WHAT IS BEING ASKED: Duplicate the lines below word for word, beginning at the line that contains "line at (871, 478): dashed -> solid" and stopping after the line that contains "line at (701, 1005): dashed -> solid".

>> BEGIN RECORD SET

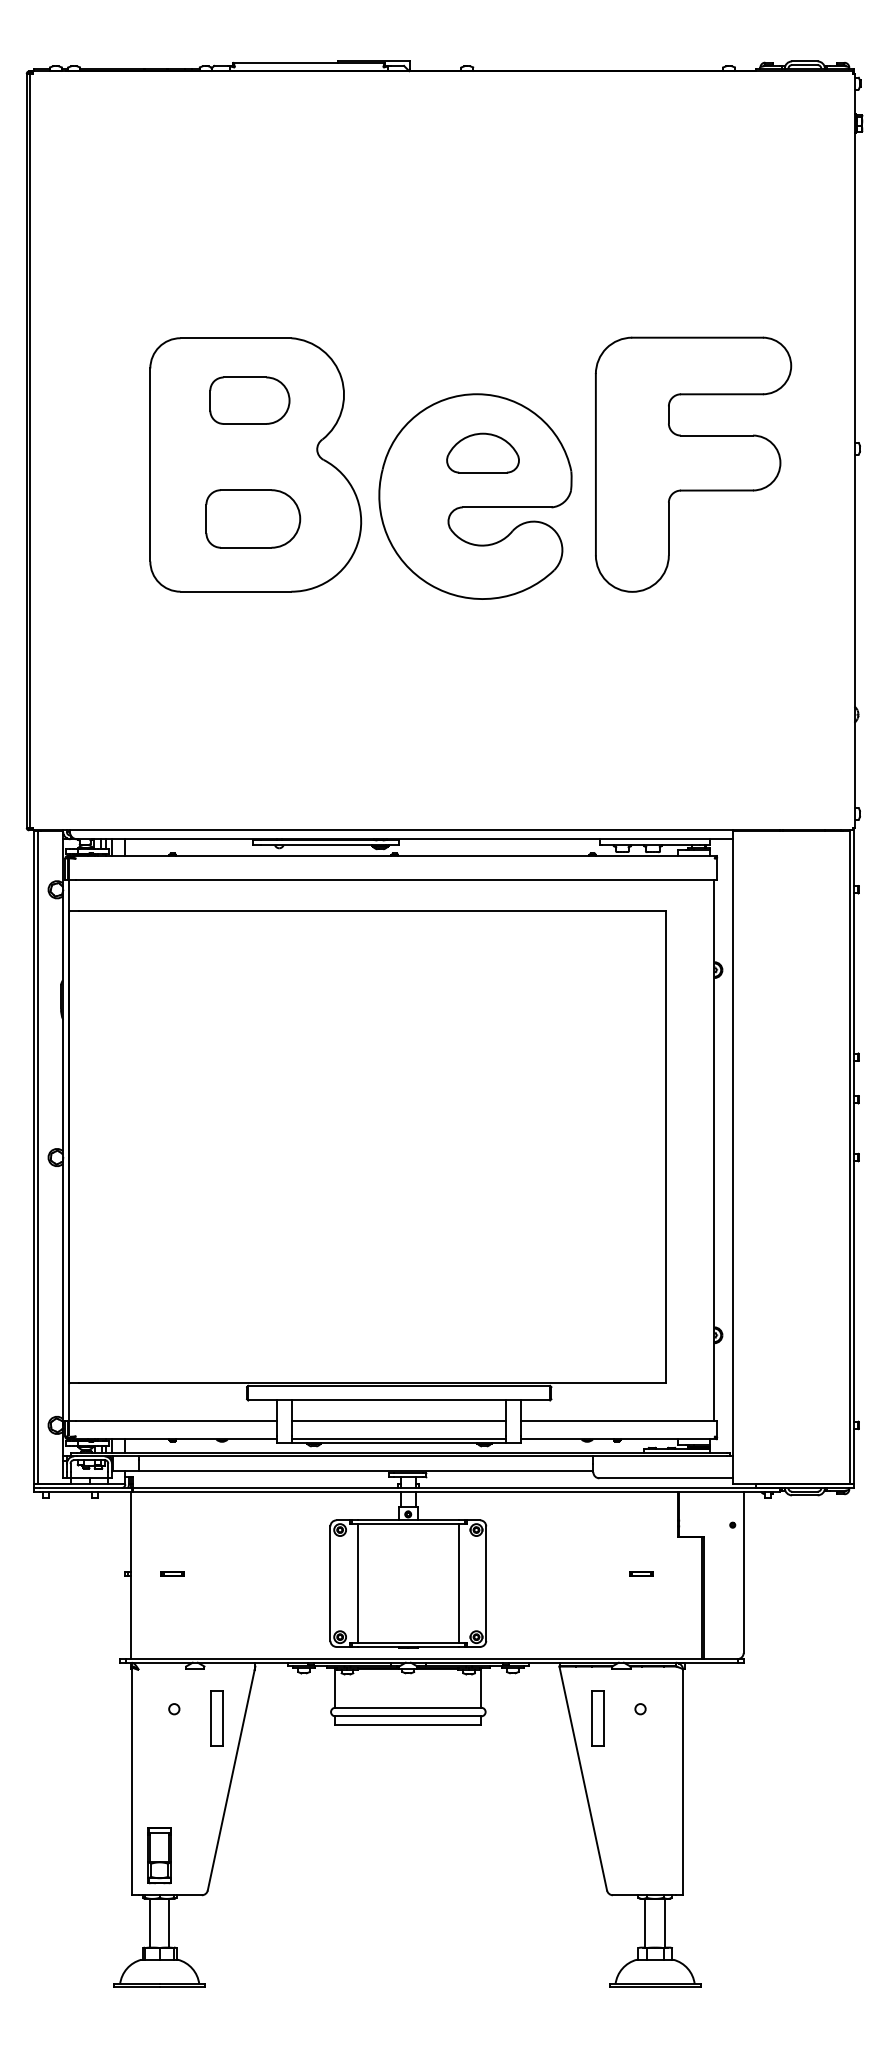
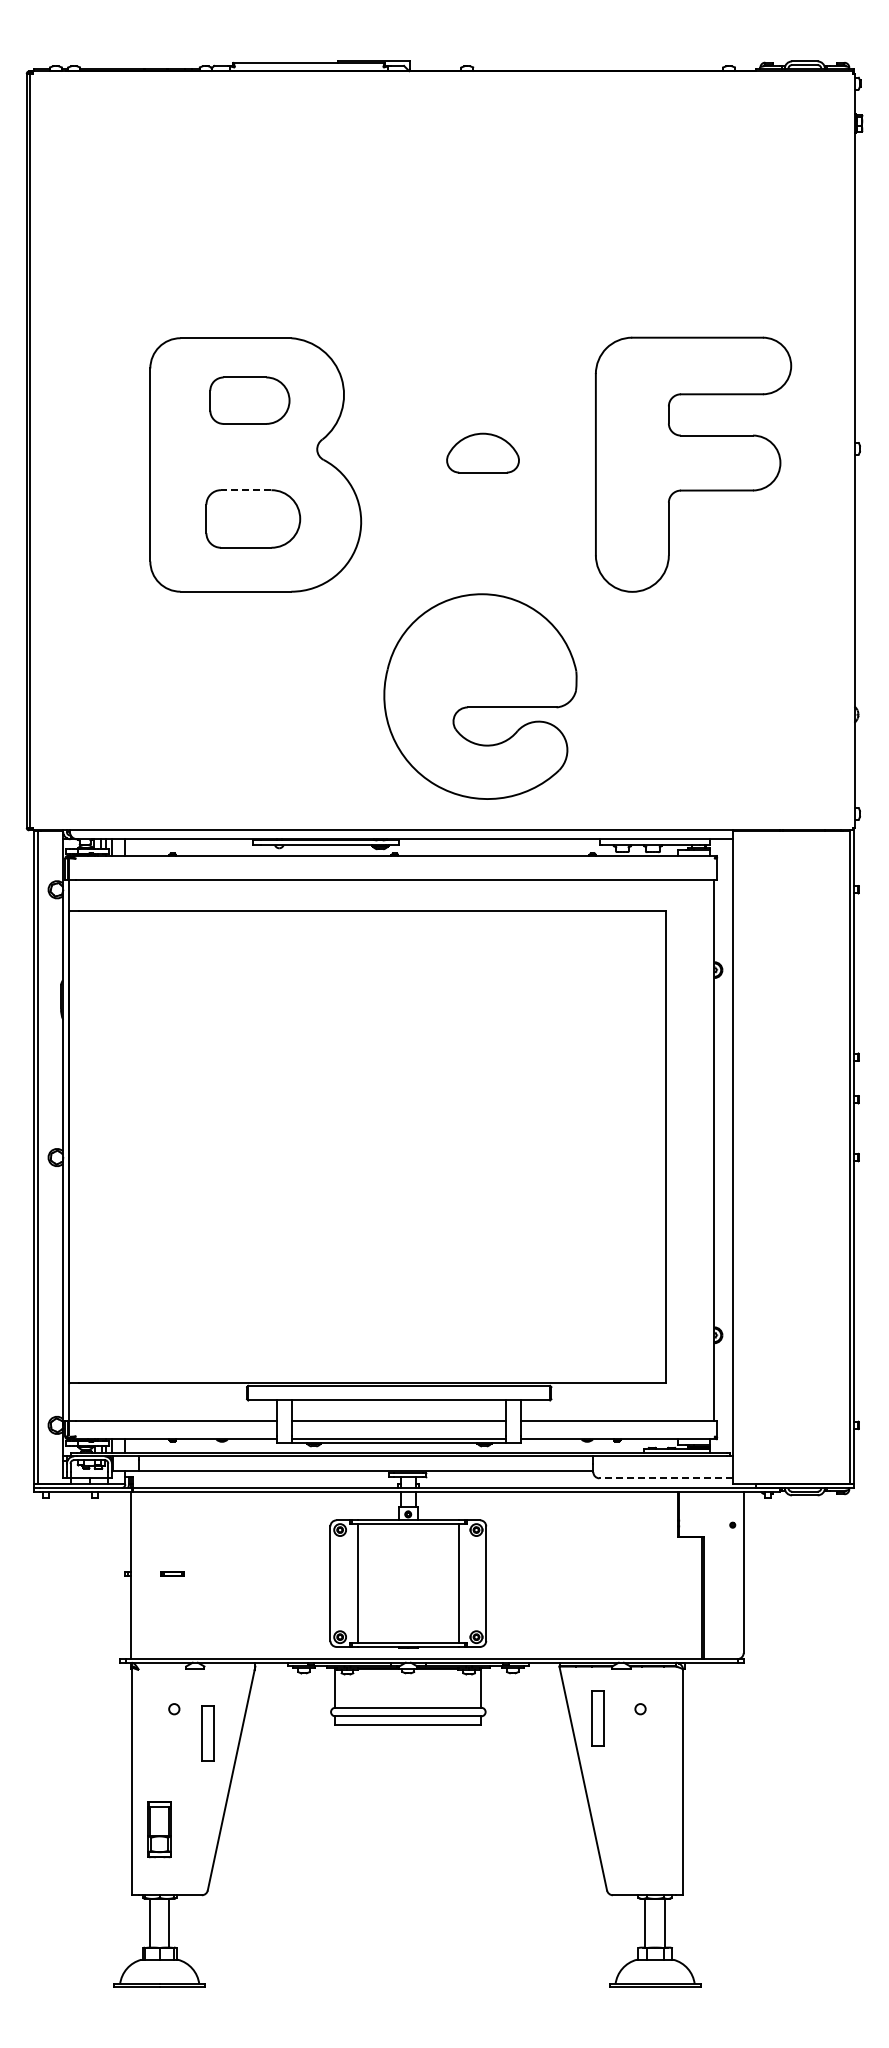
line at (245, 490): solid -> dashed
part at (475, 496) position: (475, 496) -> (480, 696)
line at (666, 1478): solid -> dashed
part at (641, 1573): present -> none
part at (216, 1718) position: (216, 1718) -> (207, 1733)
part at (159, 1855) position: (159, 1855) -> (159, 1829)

>> END RECORD SET
>> BEGIN RECORD SET

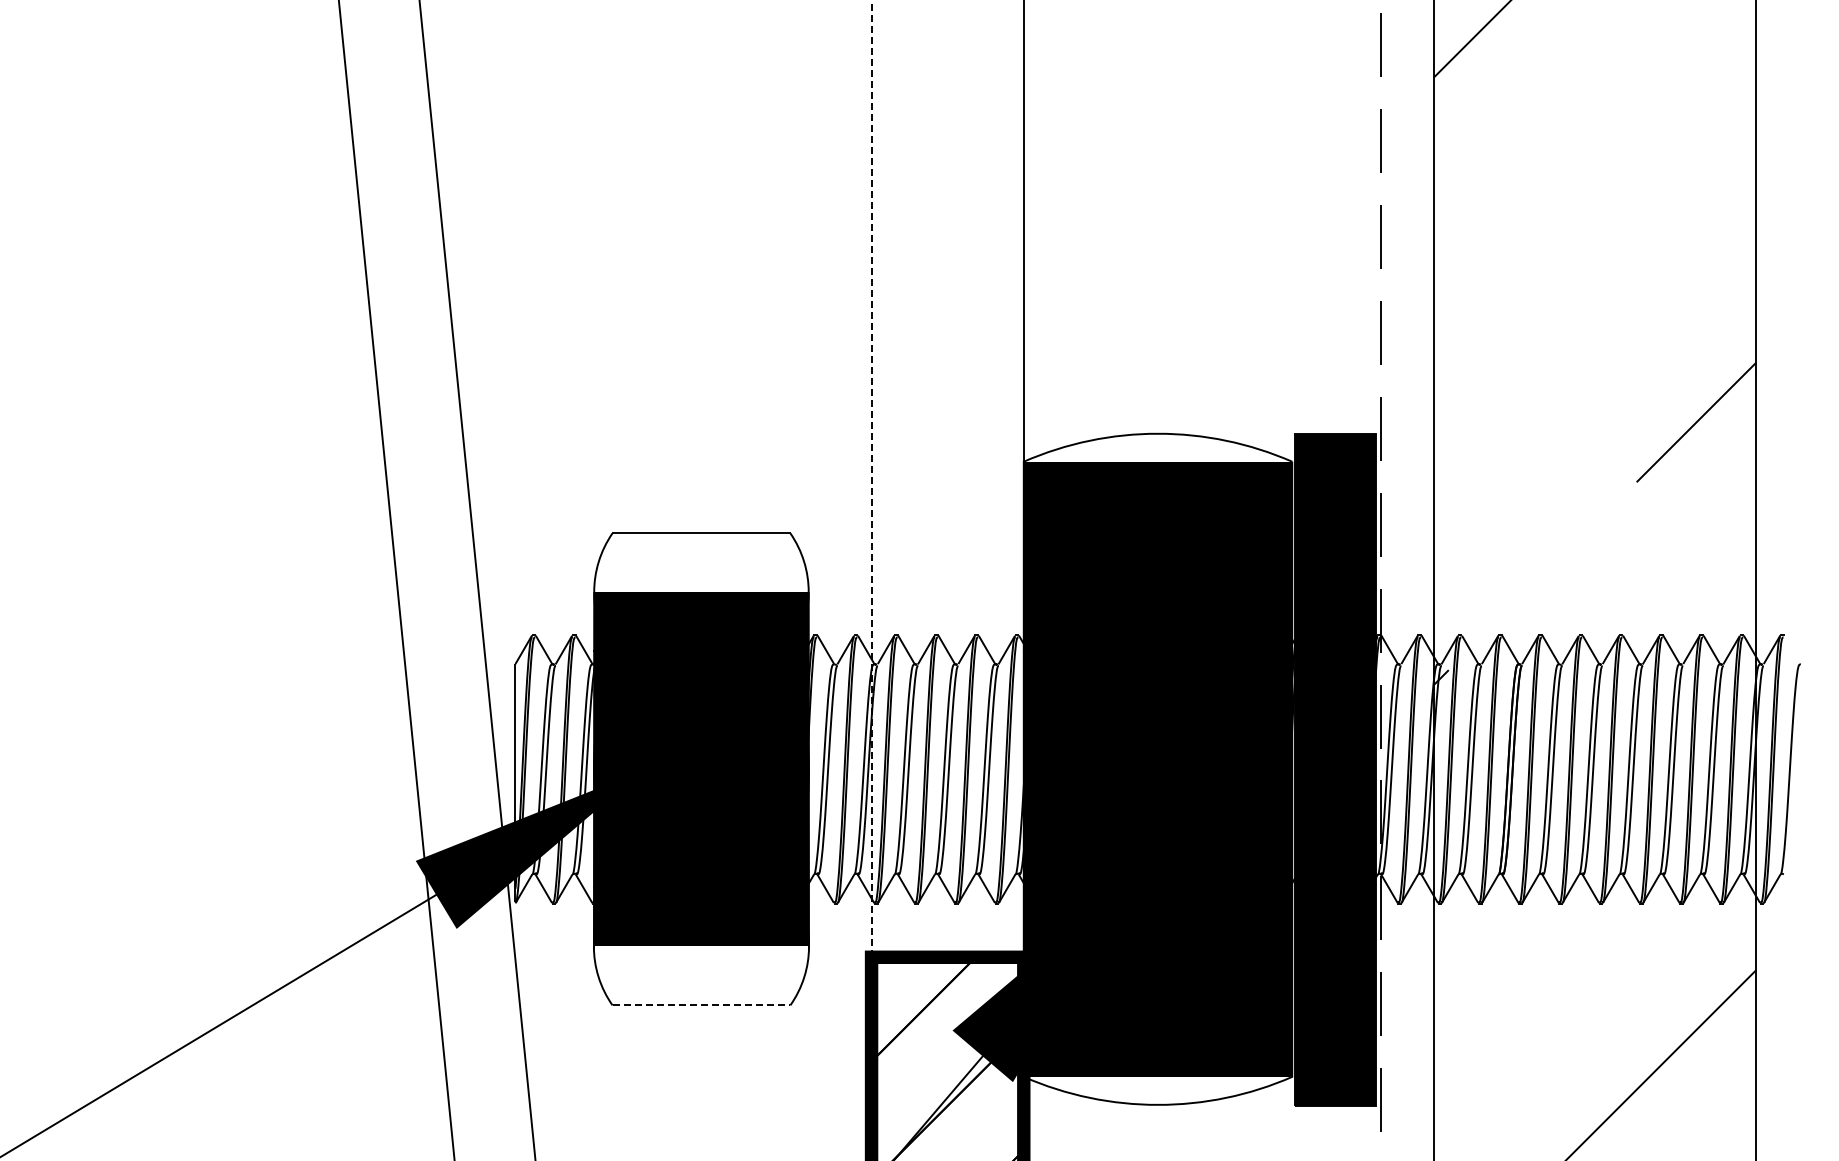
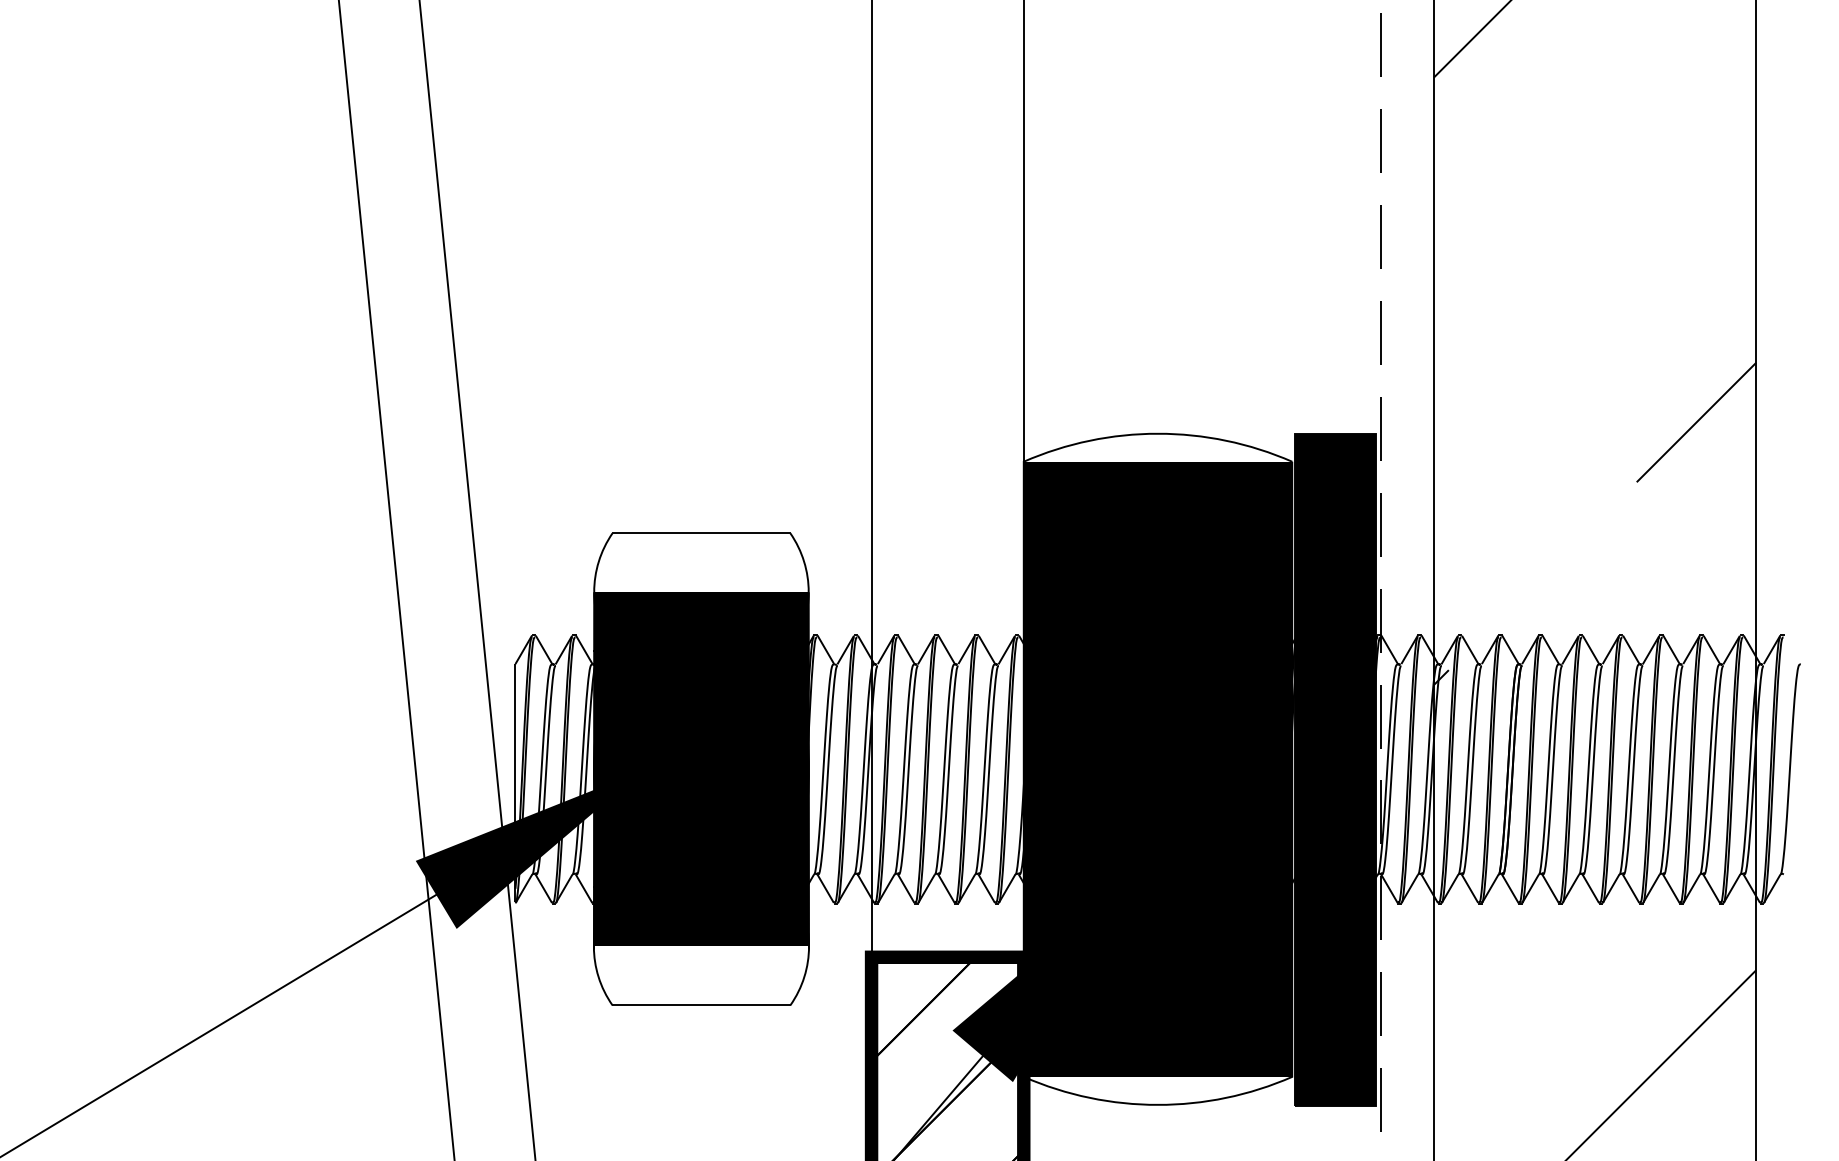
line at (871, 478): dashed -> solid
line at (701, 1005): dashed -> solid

>> END RECORD SET

SOLUTION FOR THIS EXERCISE:
line at (871, 478): dashed -> solid
line at (701, 1005): dashed -> solid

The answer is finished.